- **PROBLEM DETAILS**:
Your response should be an exact transcription of the data, images excluded.

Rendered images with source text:
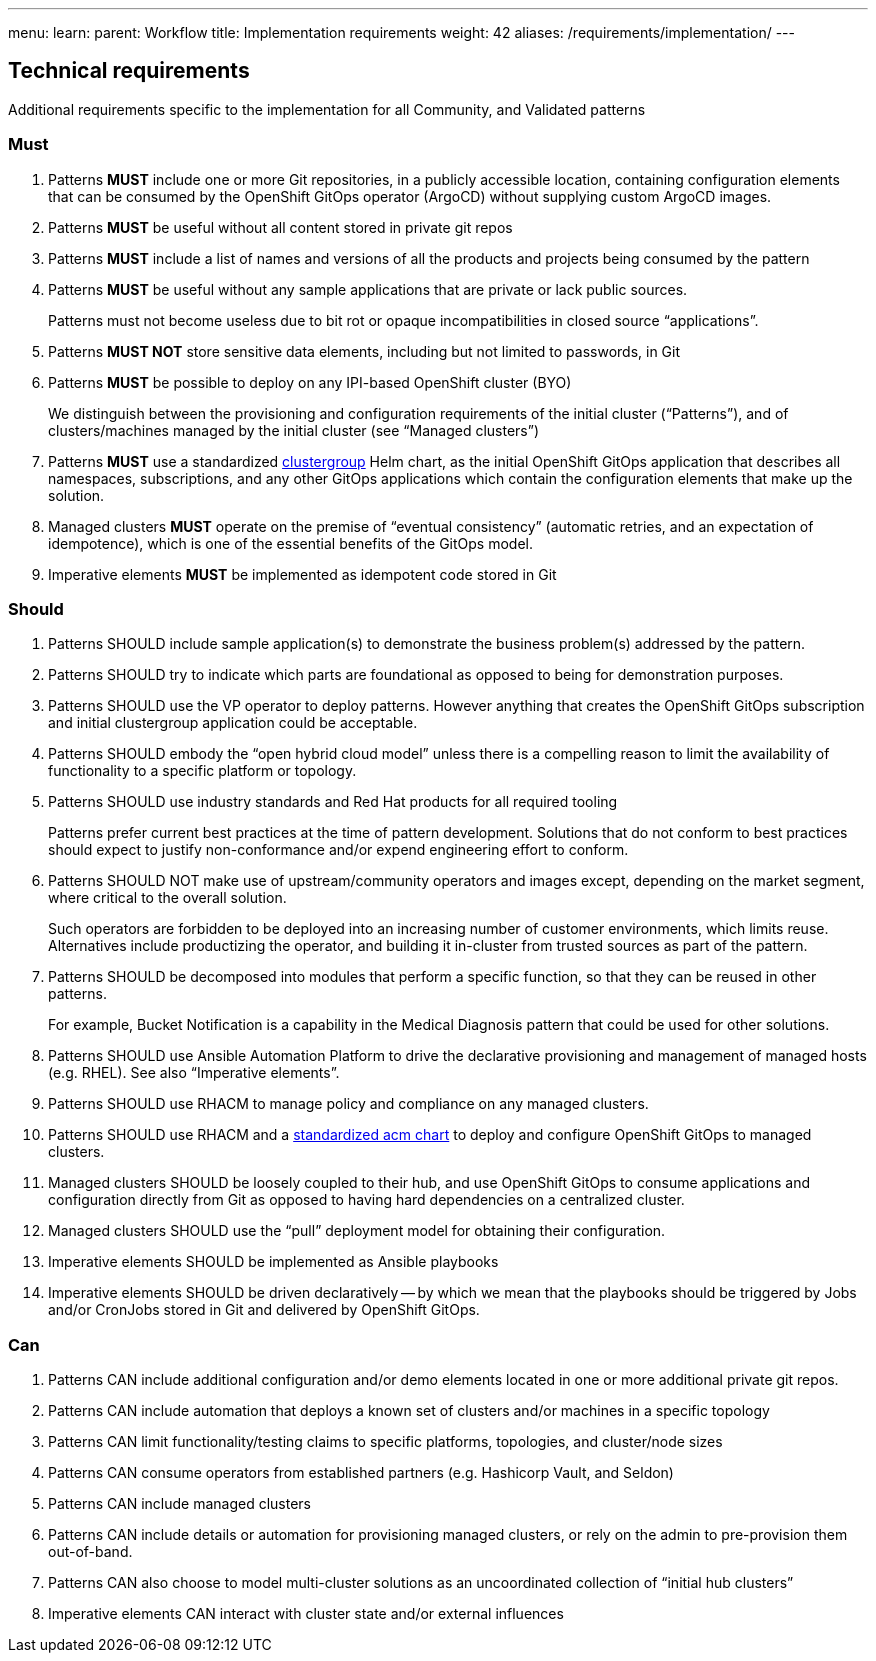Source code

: ---
menu:
  learn:
    parent: Workflow
title: Implementation requirements
weight: 42
aliases: /requirements/implementation/
---

:toc:

[id="technical-requirements"]
== Technical requirements

Additional requirements specific to the implementation for all Community, and Validated patterns

[id="must-implementation-requirements"]
=== Must

. Patterns *MUST* include one or more Git repositories, in a publicly accessible location, containing configuration elements that can be consumed by the OpenShift GitOps operator (ArgoCD) without supplying custom ArgoCD images.
. Patterns *MUST* be useful without all content stored in private git repos
. Patterns *MUST* include a list of names and versions of all the products and projects being consumed by the pattern
. Patterns *MUST* be useful without any sample applications that are private or lack public sources.
+
Patterns must not become useless due to bit rot or opaque incompatibilities in closed source "`applications`".

. Patterns *MUST NOT* store sensitive data elements, including but not limited to passwords, in Git
. Patterns *MUST* be possible to deploy on any IPI-based OpenShift cluster (BYO)
+
We distinguish between the provisioning and configuration requirements of the initial cluster ("`Patterns`"), and of clusters/machines managed by the initial cluster (see "`Managed clusters`")

. Patterns *MUST* use a standardized https://github.com/validatedpatterns/common/tree/main/clustergroup[clustergroup] Helm chart, as the initial OpenShift GitOps application that describes all namespaces, subscriptions, and any other GitOps applications which contain the configuration elements that make up the solution.
. Managed clusters *MUST* operate on the premise of "`eventual consistency`" (automatic retries, and an expectation of idempotence), which is one of the essential benefits of the GitOps model.
. Imperative elements *MUST* be implemented as idempotent code stored in Git

[id="should-implementation-requirements"]
=== Should

. Patterns SHOULD include sample application(s) to demonstrate the business problem(s) addressed by the pattern.
. Patterns SHOULD try to indicate which parts are foundational as opposed to being for demonstration purposes.
. Patterns SHOULD use the VP operator to deploy patterns.  However anything that creates the OpenShift GitOps subscription and initial clustergroup application could be acceptable.
. Patterns SHOULD embody the "`open hybrid cloud model`" unless there is a compelling reason to limit the availability of functionality to a specific platform or topology.
. Patterns SHOULD use industry standards and Red Hat products for all required tooling
+
Patterns prefer current best practices at the time of pattern development. Solutions that do not conform to best practices should expect to justify non-conformance and/or expend engineering effort to conform.

. Patterns SHOULD NOT make use of upstream/community operators and images except, depending on the market segment, where critical to the overall solution.
+
Such operators are forbidden to be deployed into an increasing number of customer environments, which limits reuse.
Alternatives include productizing the operator, and building it in-cluster from trusted sources as part of the pattern.

. Patterns SHOULD be decomposed into modules that perform a specific function, so that they can be reused in other patterns.
+
For example, Bucket Notification is a capability in the Medical Diagnosis pattern that could be used for other solutions.

. Patterns SHOULD use Ansible Automation Platform to drive the declarative provisioning and management of managed hosts (e.g. RHEL). See also "`Imperative elements`".
. Patterns SHOULD use RHACM to manage policy and compliance on any managed clusters.
. Patterns SHOULD use RHACM and a https://github.com/validatedpatterns/common/tree/main/acm[standardized acm chart] to deploy and configure OpenShift GitOps to managed clusters.
. Managed clusters SHOULD be loosely coupled to their hub, and use OpenShift GitOps to consume applications and configuration directly from Git as opposed to having hard dependencies on a centralized cluster.
. Managed clusters SHOULD use the "`pull`" deployment model for obtaining their configuration.
. Imperative elements SHOULD be implemented as Ansible playbooks
. Imperative elements SHOULD be driven declaratively -- by which we mean that the playbooks should be triggered by Jobs and/or CronJobs stored in Git and delivered by OpenShift GitOps.

[id="can-implementation-requirements"]
=== Can

. Patterns CAN include additional configuration and/or demo elements located in one or more additional private git repos.
. Patterns CAN include automation that deploys a known set of clusters and/or machines in a specific topology
. Patterns CAN limit functionality/testing claims to specific platforms, topologies, and cluster/node sizes
. Patterns CAN consume operators from established partners (e.g. Hashicorp Vault, and Seldon)
. Patterns CAN include managed clusters
. Patterns CAN include details or automation for provisioning managed clusters, or rely on the admin to pre-provision them out-of-band.
. Patterns CAN also choose to model multi-cluster solutions as an uncoordinated collection of "`initial hub clusters`"
. Imperative elements CAN interact with cluster state and/or external influences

- **RESULT**:
Source code

: ---
menu:
  learn:
    parent: Workflow
title: Implementation requirements
weight: 42
aliases: /requirements/implementation/
---

:toc:

[id="technical-requirements"]
== Technical requirements

Additional requirements specific to the implementation for all Community, and Validated patterns

[id="must-implementation-requirements"]
=== Must

. Patterns *MUST* include one or more Git repositories, in a publicly accessible location, containing configuration elements that can be consumed by the OpenShift GitOps operator (ArgoCD) without supplying custom ArgoCD images.
. Patterns *MUST* be useful without all content stored in private git repos
. Patterns *MUST* include a list of names and versions of all the products and projects being consumed by the pattern
. Patterns *MUST* be useful without any sample applications that are private or lack public sources.
+
Patterns must not become useless due to bit rot or opaque incompatibilities in closed source "`applications`".

. Patterns *MUST NOT* store sensitive data elements, including but not limited to passwords, in Git
. Patterns *MUST* be possible to deploy on any IPI-based OpenShift cluster (BYO)
+
We distinguish between the provisioning and configuration requirements of the initial cluster ("`Patterns`"), and of clusters/machines managed by the initial cluster (see "`Managed clusters`")

. Patterns *MUST* use a standardized https://github.com/validatedpatterns/common/tree/main/clustergroup[clustergroup] Helm chart, as the initial OpenShift GitOps application that describes all namespaces, subscriptions, and any other GitOps applications which contain the configuration elements that make up the solution.
. Managed clusters *MUST* operate on the premise of "`eventual consistency`" (automatic retries, and an expectation of idempotence), which is one of the essential benefits of the GitOps model.
. Imperative elements *MUST* be implemented as idempotent code stored in Git

[id="should-implementation-requirements"]
=== Should

. Patterns SHOULD include sample application(s) to demonstrate the business problem(s) addressed by the pattern.
. Patterns SHOULD try to indicate which parts are foundational as opposed to being for demonstration purposes.
. Patterns SHOULD use the VP operator to deploy patterns.  However anything that creates the OpenShift GitOps subscription and initial clustergroup application could be acceptable.
. Patterns SHOULD embody the "`open hybrid cloud model`" unless there is a compelling reason to limit the availability of functionality to a specific platform or topology.
. Patterns SHOULD use industry standards and Red Hat products for all required tooling
+
Patterns prefer current best practices at the time of pattern development. Solutions that do not conform to best practices should expect to justify non-conformance and/or expend engineering effort to conform.

. Patterns SHOULD NOT make use of upstream/community operators and images except, depending on the market segment, where critical to the overall solution.
+
Such operators are forbidden to be deployed into an increasing number of customer environments, which limits reuse.
Alternatives include productizing the operator, and building it in-cluster from trusted sources as part of the pattern.

. Patterns SHOULD be decomposed into modules that perform a specific function, so that they can be reused in other patterns.
+
For example, Bucket Notification is a capability in the Medical Diagnosis pattern that could be used for other solutions.

. Patterns SHOULD use Ansible Automation Platform to drive the declarative provisioning and management of managed hosts (e.g. RHEL). See also "`Imperative elements`".
. Patterns SHOULD use RHACM to manage policy and compliance on any managed clusters.
. Patterns SHOULD use RHACM and a https://github.com/validatedpatterns/common/tree/main/acm[standardized acm chart] to deploy and configure OpenShift GitOps to managed clusters.
. Managed clusters SHOULD be loosely coupled to their hub, and use OpenShift GitOps to consume applications and configuration directly from Git as opposed to having hard dependencies on a centralized cluster.
. Managed clusters SHOULD use the "`pull`" deployment model for obtaining their configuration.
. Imperative elements SHOULD be implemented as Ansible playbooks
. Imperative elements SHOULD be driven declaratively -- by which we mean that the playbooks should be triggered by Jobs and/or CronJobs stored in Git and delivered by OpenShift GitOps.

[id="can-implementation-requirements"]
=== Can

. Patterns CAN include additional configuration and/or demo elements located in one or more additional private git repos.
. Patterns CAN include automation that deploys a known set of clusters and/or machines in a specific topology
. Patterns CAN limit functionality/testing claims to specific platforms, topologies, and cluster/node sizes
. Patterns CAN consume operators from established partners (e.g. Hashicorp Vault, and Seldon)
. Patterns CAN include managed clusters
. Patterns CAN include details or automation for provisioning managed clusters, or rely on the admin to pre-provision them out-of-band.
. Patterns CAN also choose to model multi-cluster solutions as an uncoordinated collection of "`initial hub clusters`"
. Imperative elements CAN interact with cluster state and/or external influences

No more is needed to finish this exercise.